◆ **Instruction**
Continue the forum thread about counting each character in a Java string, starting right after its final line.

◆ **Text extract**
5

Wondering is there more simple way than computing the character count of a given string as below?

String word = "AAABBB";
    Map<String, Integer> charCount = new HashMap();
    for(String charr: word.split("")){
        Integer added = charCount.putIfAbsent(charr, 1);
        if(added != null)
            charCount.computeIfPresent(charr,(k,v) -> v+1);
    }

    System.out.println(charCount);
4
  • For ANSI characters, you can just have an array of size 256 and compute it. Commented Mar 12, 2019 at 19:10
  • @vivek_23 Which ANSI character set would that be? Or did you mean ASCII and 128? Commented Mar 12, 2019 at 19:39
  • 2
    @vivek_23 that is the windows code page 1252, not ANSI. The Unicode standard matches the iso-latin-1 character set for the first 256 codepoints. Referring to the windows code page 1252 is an unnecessary complication, as that code page does not match in the 128-159 range. Commented Jun 6, 2020 at 12:59
  • @Holger Ahh! Thanks for the correction. Deleted my previous comment to avoid confusion. Commented Jun 6, 2020 at 14:41

12 Answers 12

9

Simplest way to count occurrence of each character in a string, with full Unicode support (Java 11+)1:

String word = "AAABBB";
Map<String, Long> charCount = word.codePoints().mapToObj(Character::toString)
        .collect(Collectors.groupingBy(Function.identity(), Collectors.counting()));
System.out.println(charCount);

1) Java 8 version with full Unicode support is at the end of the answer.

Data excerpts:
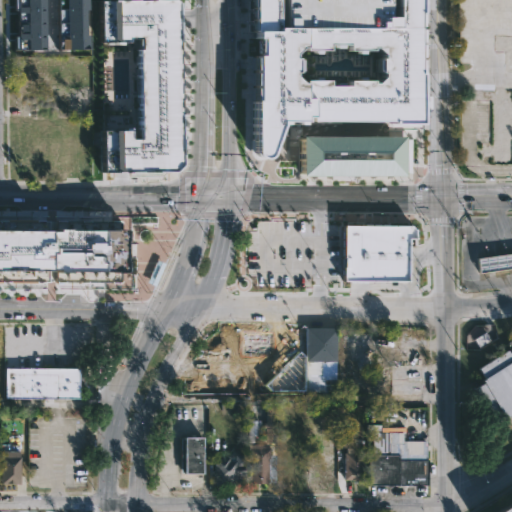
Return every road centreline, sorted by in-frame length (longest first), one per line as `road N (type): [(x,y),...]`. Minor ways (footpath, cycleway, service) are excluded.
road 1 (tertiary): [(441,196),(444,511)]
road 2 (residential): [(444,506),(132,503)]
road 3 (residential): [(442,306),(197,313)]
road 4 (primary): [(216,198),(0,196)]
road 5 (secondary): [(170,310),(120,426),(105,511)]
road 6 (primary): [(441,196),(229,198)]
road 7 (secondary): [(132,511),(144,432),(197,313)]
road 8 (secondary): [(201,0),(204,198)]
road 9 (secondary): [(229,198),(231,0)]
road 10 (tertiary): [(442,0),(441,196)]
road 11 (residential): [(170,310),(0,309)]
road 12 (secondary): [(197,313),(220,260),(229,198)]
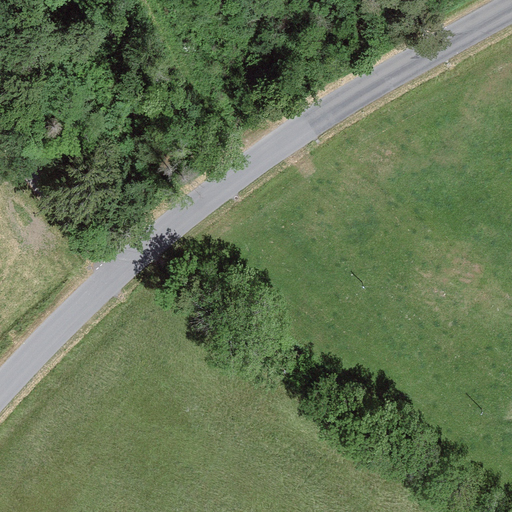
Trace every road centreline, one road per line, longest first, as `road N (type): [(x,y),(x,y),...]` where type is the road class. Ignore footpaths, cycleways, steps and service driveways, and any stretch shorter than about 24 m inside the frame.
road 1 (tertiary): [(511,14),(358,99),(254,169),(114,278),(0,398)]
road 2 (track): [(114,278),(10,141),(0,116)]
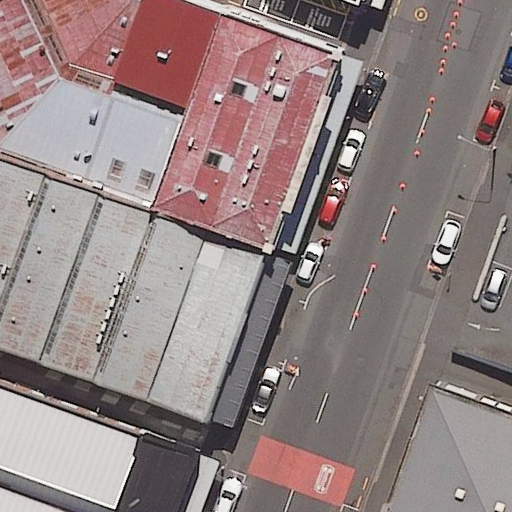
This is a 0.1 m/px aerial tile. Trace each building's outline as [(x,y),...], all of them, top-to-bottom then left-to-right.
[(0,0),(0,89),(17,125),(68,57),(204,105),(241,0),(0,0)] [(173,193),(287,234),(357,38),(246,0),(241,0),(204,105),(173,193)] [(37,145),(173,193),(204,105),(68,57),(37,145)] [(0,319),(225,407),(287,234),(173,193),(37,145),(20,139),(0,194),(0,319)] [(0,511),(182,511),(211,434),(0,358),(0,511)] [(511,511),(511,396),(455,376),(406,511),(511,511)]
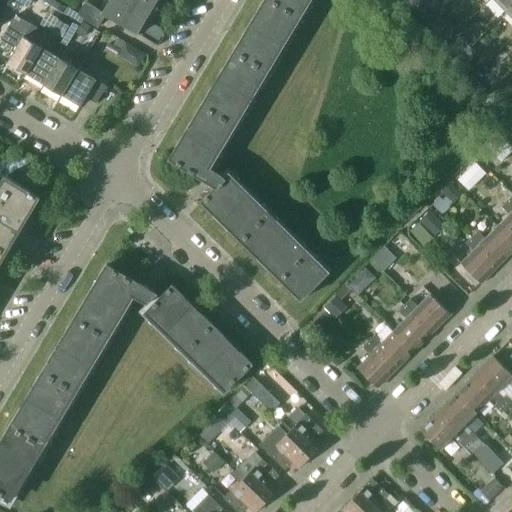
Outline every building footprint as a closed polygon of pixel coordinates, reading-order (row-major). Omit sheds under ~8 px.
[(137,34),(157,0),(109,0),(103,12),(86,2),(79,14),(98,26),(105,15),(137,34)] [(327,274),(228,175),(224,179),(221,175),(209,168),(308,0),(264,0),(255,16),(253,15),(242,34),(244,35),(224,68),(222,67),(211,86),(213,87),(191,123),(189,122),(178,141),(180,142),(169,159),(216,187),(201,201),(203,203),(204,203),(301,299),(300,299),(301,300),(327,274)] [(422,2),(419,0),(401,0),(413,11),(422,2)] [(511,0),(494,0),(507,13),(511,8),(511,0)] [(440,19),(424,4),(415,13),(430,28),(440,19)] [(26,73),(49,36),(15,16),(0,41),(0,42),(14,52),(8,62),(9,63),(9,62),(26,72),(26,73)] [(51,31),(58,20),(51,16),(45,27),(51,31)] [(437,34),(446,25),(440,19),(430,28),(437,34)] [(59,35),(65,24),(58,20),(51,31),(59,35)] [(82,36),(88,26),(82,22),(76,32),(82,36)] [(44,84),(45,83),(60,58),(49,51),(56,40),(49,36),(26,73),(26,74),(27,73),(44,83),(43,84),(44,84)] [(470,49),(459,38),(450,47),(461,58),(470,49)] [(467,65),(477,56),(470,49),(461,58),(467,65)] [(62,94),(84,57),(78,53),(71,64),(60,58),(45,83),(61,93),(61,94),(62,95),(62,94)] [(106,86),(96,80),(96,79),(85,73),(92,61),(84,57),(62,94),(80,104),(80,105),(80,106),(86,97),(96,103),(106,86)] [(511,149),(511,147),(496,132),(484,144),(501,161),(511,149)] [(469,180),(461,172),(453,180),(461,188),(469,180)] [(0,249),(6,253),(40,197),(6,177),(0,186),(0,249)] [(451,182),(442,191),(453,202),(462,193),(451,182)] [(511,207),(507,202),(501,208),(509,216),(497,228),(511,242),(511,207)] [(429,210),(418,220),(430,232),(440,221),(429,210)] [(511,252),(511,242),(497,228),(484,241),(476,233),(471,239),(498,266),(511,252)] [(498,266),(471,239),(466,244),(473,252),(466,259),(458,251),(453,256),(480,284),(498,266)] [(383,271),(395,258),(383,246),(370,259),(383,271)] [(0,492),(10,499),(132,294),(137,297),(151,306),(145,312),(225,391),(252,365),(250,363),(249,363),(173,288),(174,287),(172,285),(160,297),(155,294),(156,293),(107,264),(97,281),(95,280),(85,298),(86,299),(64,336),(62,335),(52,353),(53,354),(33,388),(31,387),(21,405),(22,406),(0,443),(0,492)] [(356,278),(349,285),(357,293),(364,286),(356,278)] [(450,315),(430,295),(418,306),(411,299),(405,305),(432,332),(450,315)] [(334,318),(346,307),(336,297),(324,308),(334,318)] [(432,332),(405,305),(399,311),(407,319),(394,331),(414,350),(432,332)] [(324,327),(332,319),(324,312),(316,319),(324,327)] [(414,350),(394,331),(382,343),(374,335),(368,341),(396,368),(414,350)] [(396,368),(368,341),(363,347),(371,355),(357,368),(377,387),(396,368)] [(478,372),(475,375),(507,407),(511,401),(511,400),(511,398),(511,375),(493,357),(480,369),(478,372)] [(507,407),(475,375),(456,393),(476,412),(490,397),(496,403),(493,406),(501,413),(507,407)] [(280,404),(254,379),(245,388),(271,413),(280,404)] [(461,427),(476,412),(456,393),(438,412),(470,444),(476,438),(469,430),(467,433),(461,427)] [(249,422),(228,401),(219,411),(240,431),(249,422)] [(314,438),(321,431),(321,430),(318,427),(319,427),(310,418),(310,419),(299,408),(290,417),(297,424),(290,431),(283,424),(279,428),(309,457),(321,445),(314,438)] [(470,444),(438,412),(420,430),(439,449),(454,433),(460,439),(458,442),(465,449),(470,444)] [(207,444),(220,430),(210,421),(197,435),(207,444)] [(309,457),(279,428),(261,447),(280,465),(283,468),(284,468),(291,461),(298,468),(309,457)] [(496,470),(478,451),(473,456),(491,475),(496,470)] [(213,473),(223,462),(213,452),(202,463),(213,473)] [(274,472),(274,471),(254,452),(235,471),(266,501),(277,490),(270,483),(277,476),(276,476),(277,475),(274,472)] [(166,491),(179,478),(166,466),(153,479),(166,491)] [(255,511),(266,501),(235,471),(232,475),(238,482),(223,498),(236,510),(238,511),(241,511),(247,506),(253,511),(255,511)] [(375,482),(372,479),(372,480),(371,479),(364,487),(353,498),(367,511),(384,511),(394,501),(384,491),(385,491),(376,482),(375,482)] [(148,511),(162,497),(151,487),(138,501),(148,511)] [(226,511),(211,497),(195,511),(226,511)] [(367,511),(353,498),(343,509),(342,509),(338,511),(367,511)] [(419,511),(406,499),(398,508),(402,511),(419,511)]
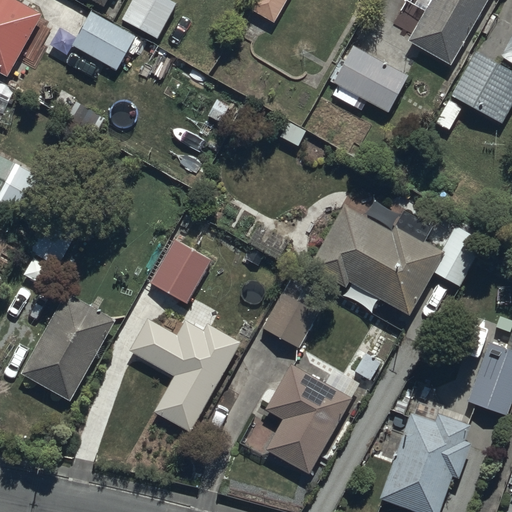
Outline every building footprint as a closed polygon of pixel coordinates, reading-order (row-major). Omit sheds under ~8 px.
[(43,8),(29,0),(0,0),(0,66),(8,71),(43,8)] [(176,0),(129,0),(122,15),(159,34),(176,0)] [(275,19),(285,0),(253,0),(250,6),(275,19)] [(453,60),(486,0),(429,0),(409,36),(453,60)] [(137,32),(92,7),(74,41),(118,66),(137,32)] [(361,108),(368,96),(390,108),(410,71),(387,58),(397,38),(385,32),(375,50),(354,39),(333,77),(346,84),(339,96),(361,108)] [(511,62),(476,43),(450,90),(503,119),(511,101),(511,62)] [(347,280),(350,274),(412,307),(433,266),(463,282),(490,232),(460,216),(444,245),(424,235),(432,218),(405,203),(401,211),(370,195),(362,209),(344,199),(311,260),(347,280)] [(187,299),(211,255),(175,235),(151,279),(187,299)] [(297,343),(319,307),(282,285),(261,322),(297,343)] [(70,396),(115,314),(67,287),(21,370),(70,396)] [(190,428),(240,337),(208,319),(204,327),(185,316),(178,330),(149,314),(131,347),(174,371),(154,408),(190,428)] [(508,410),(511,397),(511,344),(489,337),(469,397),(508,410)] [(309,468),(352,391),(291,358),(266,403),(285,414),(268,446),(309,468)] [(437,417),(413,407),(380,493),(430,511),(437,511),(453,470),(459,473),(473,436),(467,434),(472,420),(440,408),(437,417)]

◆ **Result of the exercise**
Output

{A=3, B=3}

UPDATE: For Java 8+ (doesn't support characters from supplemental planes, e.g. emoji):

Map<String, Long> charCount = IntStream.range(0, word.length())
        .mapToObj(i -> word.substring(i, i + 1))
        .collect(Collectors.groupingBy(Function.identity(), Collectors.counting()));

UPDATE 2: Also for Java 8+.

I was mistaken, thinking that codePoints() wasn't added until Java 9. It was added in Java 8 to the CharSequence interface, so it doesn't show in javadoc for String in Java 8, and shows as added in Java 9 for later versions of the javadoc.

However, the Character.toString​(int codePoint) method wasn't added until Java 11, so to use the Character.toString​(char c) method, we can use chars() in Java 8:

Map<String, Long> charCount = word.chars().mapToObj(c -> Character.toString((char) c))
        .collect(Collectors.groupingBy(Function.identity(), Collectors.counting()));

Or for full Unicode support, incl. supplemental planes, we can use codePoints() and the String(int[] codePoints, int offset, int count) constructor, in Java 8:

Map<String, Long> charCount = word.codePoints()
        .mapToObj(cp -> new String(new int[] { cp }, 0, 1))
        .collect(Collectors.groupingBy(Function.identity(), Collectors.counting()));
Sign up to request clarification or add additional context in comments.

2 Comments

Am sorry, is there a simple way for Java 8?
Speaking of “full Unicode support” and Emojis, it’s worth pointing out that even using codepoints is not necessarily providing the intended semantics. E.g. "ā̧👩‍🇮🇩" has 10 chars, 7 codepoints, but only three characters; the first one demonstrates that this is not only an Emoji issue. The only solution, I currently know of, is to process grapheme clusters, e.g. with Java 9+: Pattern.compile("\\X").matcher(example).results() .collect(Collectors.groupingBy(MatchResult::group, Collectors.counting())).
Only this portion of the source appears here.